▶ Source texts of formatted documents:
━━━━━━━━━━━━━━━━━━━━━━━━━━━━━━

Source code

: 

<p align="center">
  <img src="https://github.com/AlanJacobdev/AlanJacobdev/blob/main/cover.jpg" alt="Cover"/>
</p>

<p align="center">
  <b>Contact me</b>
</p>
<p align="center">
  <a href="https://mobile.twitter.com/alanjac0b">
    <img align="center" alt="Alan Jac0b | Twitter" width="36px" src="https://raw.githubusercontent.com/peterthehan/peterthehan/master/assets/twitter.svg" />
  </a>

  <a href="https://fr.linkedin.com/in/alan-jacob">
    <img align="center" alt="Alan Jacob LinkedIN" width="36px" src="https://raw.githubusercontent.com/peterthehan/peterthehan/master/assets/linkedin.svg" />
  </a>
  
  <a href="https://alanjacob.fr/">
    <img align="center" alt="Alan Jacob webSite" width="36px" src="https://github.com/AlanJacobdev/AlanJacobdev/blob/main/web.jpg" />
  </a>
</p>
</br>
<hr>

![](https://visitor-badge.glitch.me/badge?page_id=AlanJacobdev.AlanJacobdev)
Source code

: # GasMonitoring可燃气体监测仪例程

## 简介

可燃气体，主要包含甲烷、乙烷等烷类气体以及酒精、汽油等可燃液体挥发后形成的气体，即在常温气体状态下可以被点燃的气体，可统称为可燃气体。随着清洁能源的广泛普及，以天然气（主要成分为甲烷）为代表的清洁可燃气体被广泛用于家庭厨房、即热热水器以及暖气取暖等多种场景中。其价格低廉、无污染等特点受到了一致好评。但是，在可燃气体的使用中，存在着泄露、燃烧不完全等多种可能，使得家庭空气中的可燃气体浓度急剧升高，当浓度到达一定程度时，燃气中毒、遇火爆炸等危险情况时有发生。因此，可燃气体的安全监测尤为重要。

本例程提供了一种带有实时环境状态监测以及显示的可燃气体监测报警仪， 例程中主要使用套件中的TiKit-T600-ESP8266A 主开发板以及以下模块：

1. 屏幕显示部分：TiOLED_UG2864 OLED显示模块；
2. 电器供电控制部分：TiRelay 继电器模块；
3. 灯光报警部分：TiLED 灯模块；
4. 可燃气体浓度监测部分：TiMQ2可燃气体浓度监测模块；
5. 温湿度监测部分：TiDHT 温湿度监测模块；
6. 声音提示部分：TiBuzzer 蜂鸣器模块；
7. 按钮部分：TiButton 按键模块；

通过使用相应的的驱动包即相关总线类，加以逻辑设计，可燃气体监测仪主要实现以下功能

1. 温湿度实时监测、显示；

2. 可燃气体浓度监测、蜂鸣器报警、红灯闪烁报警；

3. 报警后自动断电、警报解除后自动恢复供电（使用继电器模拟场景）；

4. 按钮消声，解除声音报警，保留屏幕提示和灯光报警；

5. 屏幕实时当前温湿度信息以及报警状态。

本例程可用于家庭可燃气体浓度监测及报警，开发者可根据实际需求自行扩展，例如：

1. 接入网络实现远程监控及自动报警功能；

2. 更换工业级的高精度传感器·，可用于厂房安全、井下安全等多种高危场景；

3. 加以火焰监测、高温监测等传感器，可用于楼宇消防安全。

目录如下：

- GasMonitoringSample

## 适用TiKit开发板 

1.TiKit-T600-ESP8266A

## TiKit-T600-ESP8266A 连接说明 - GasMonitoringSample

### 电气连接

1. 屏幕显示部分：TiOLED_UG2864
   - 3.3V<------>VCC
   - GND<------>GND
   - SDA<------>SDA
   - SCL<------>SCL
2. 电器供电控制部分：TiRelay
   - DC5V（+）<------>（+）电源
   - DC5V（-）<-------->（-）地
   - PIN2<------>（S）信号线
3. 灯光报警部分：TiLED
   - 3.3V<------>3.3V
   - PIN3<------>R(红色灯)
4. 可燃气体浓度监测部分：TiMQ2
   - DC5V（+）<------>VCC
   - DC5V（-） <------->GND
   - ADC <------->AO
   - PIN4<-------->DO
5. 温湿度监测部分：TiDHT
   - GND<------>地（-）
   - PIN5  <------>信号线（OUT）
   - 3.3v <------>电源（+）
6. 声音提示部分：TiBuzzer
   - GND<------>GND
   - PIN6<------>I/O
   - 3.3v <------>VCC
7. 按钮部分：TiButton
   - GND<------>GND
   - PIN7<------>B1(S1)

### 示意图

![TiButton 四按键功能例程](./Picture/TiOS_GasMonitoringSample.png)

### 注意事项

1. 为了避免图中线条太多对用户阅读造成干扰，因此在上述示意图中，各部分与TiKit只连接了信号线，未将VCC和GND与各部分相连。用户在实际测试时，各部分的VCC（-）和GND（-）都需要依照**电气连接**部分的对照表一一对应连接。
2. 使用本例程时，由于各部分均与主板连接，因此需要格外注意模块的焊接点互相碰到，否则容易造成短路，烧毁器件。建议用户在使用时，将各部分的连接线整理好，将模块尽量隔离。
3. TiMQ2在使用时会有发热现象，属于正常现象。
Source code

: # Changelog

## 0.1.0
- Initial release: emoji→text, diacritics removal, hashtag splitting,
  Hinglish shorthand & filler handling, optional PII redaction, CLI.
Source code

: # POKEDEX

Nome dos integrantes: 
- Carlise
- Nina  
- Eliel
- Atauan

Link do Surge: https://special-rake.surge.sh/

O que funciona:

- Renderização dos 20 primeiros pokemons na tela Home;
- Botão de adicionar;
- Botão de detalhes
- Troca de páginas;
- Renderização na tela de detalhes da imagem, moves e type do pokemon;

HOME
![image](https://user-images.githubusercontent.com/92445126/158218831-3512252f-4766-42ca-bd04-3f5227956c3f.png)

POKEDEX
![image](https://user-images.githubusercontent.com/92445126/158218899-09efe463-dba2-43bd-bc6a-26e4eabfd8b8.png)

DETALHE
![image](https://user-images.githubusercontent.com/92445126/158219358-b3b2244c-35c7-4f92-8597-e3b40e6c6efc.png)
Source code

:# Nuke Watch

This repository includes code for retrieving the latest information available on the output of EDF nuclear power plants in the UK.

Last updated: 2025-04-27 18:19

━━━━━━━━━━━━━━━━━━━━━━━━━━━━━━

▶ Instruction: Your reply must consist solely of the number of lines in the data that contain the word "detalhes".

▶ Response area: 2